Scientists at the Swedish medical university Karolinska Institutet have shown how transplanted stem cells can connect with and rescue threatened neurons and brain tissue. The results point the way to new possible treatments for brain damage and neurodegenerative diseases.

Two murine neural stem cells (yellow-green) filled with the gap junction permeable dye Calcein (green), rapidly integrate and establish intercellular bridges to surrounding neural cells. This allows direct communication with recipient cells. Here visualised by transfer of calcein into surrounding neural cells-turning them green. Note the presence of green flourophore in several cells adjacent to the two stem cells. In cell that have not established direct communication only the nuclei are labeled blue (DAPI).
A possible strategy for treating neurodegenerative diseases is to transplant stem cells into the brain that prevent existing nerve cells from dying.
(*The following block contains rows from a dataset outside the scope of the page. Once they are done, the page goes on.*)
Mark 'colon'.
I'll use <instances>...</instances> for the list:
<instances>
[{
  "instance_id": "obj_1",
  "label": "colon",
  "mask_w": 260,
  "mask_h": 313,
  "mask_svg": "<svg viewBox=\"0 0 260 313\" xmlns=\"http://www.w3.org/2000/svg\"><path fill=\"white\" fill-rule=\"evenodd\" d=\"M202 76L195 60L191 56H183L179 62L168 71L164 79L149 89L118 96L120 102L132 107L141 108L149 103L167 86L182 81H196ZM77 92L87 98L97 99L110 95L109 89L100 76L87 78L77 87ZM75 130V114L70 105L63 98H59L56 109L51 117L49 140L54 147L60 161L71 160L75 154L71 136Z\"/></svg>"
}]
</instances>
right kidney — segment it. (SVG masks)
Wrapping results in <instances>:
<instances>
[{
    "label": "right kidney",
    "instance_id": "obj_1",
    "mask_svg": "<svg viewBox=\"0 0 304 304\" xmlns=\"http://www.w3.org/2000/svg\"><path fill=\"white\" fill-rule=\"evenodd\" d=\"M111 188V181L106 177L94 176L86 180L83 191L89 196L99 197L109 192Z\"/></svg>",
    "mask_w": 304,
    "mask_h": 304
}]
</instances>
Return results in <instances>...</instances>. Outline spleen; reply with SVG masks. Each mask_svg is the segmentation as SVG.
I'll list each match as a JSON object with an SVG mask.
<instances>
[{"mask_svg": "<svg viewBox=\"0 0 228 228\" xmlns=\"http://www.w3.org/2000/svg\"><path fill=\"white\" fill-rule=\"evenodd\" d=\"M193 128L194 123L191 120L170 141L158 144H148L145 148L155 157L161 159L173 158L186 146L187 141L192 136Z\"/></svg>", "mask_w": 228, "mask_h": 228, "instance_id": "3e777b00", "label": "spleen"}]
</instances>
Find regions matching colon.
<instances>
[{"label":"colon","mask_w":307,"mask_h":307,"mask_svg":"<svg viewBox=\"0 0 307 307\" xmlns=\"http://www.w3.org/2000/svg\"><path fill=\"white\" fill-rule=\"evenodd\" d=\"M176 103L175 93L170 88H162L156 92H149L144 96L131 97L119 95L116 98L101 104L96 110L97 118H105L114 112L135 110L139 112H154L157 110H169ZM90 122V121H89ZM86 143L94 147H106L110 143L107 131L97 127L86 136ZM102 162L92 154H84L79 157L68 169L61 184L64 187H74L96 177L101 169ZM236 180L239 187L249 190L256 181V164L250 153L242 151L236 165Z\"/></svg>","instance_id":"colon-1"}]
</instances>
The method has proved successful in different models, but the mechanisms behind it are still unknown.

According to one hypothesis, the stem cells mature into fully-mature neurons that communicate with the threatened brain tissue; according to another, the stem cells secrete various growth factors that affect the host neurons.

The new report, co-authored by several international research groups and lead by Karolinska Institutet, shows that stem cells transplanted into damaged or threatened nerve tissue quickly establish direct channels, called gap junctions, to the nerve cells.

Stem cells actively bring diseased neurons back from the brink via cross-talk through gap junctions, the connections between cells that allow molecular signals to pass back and forth.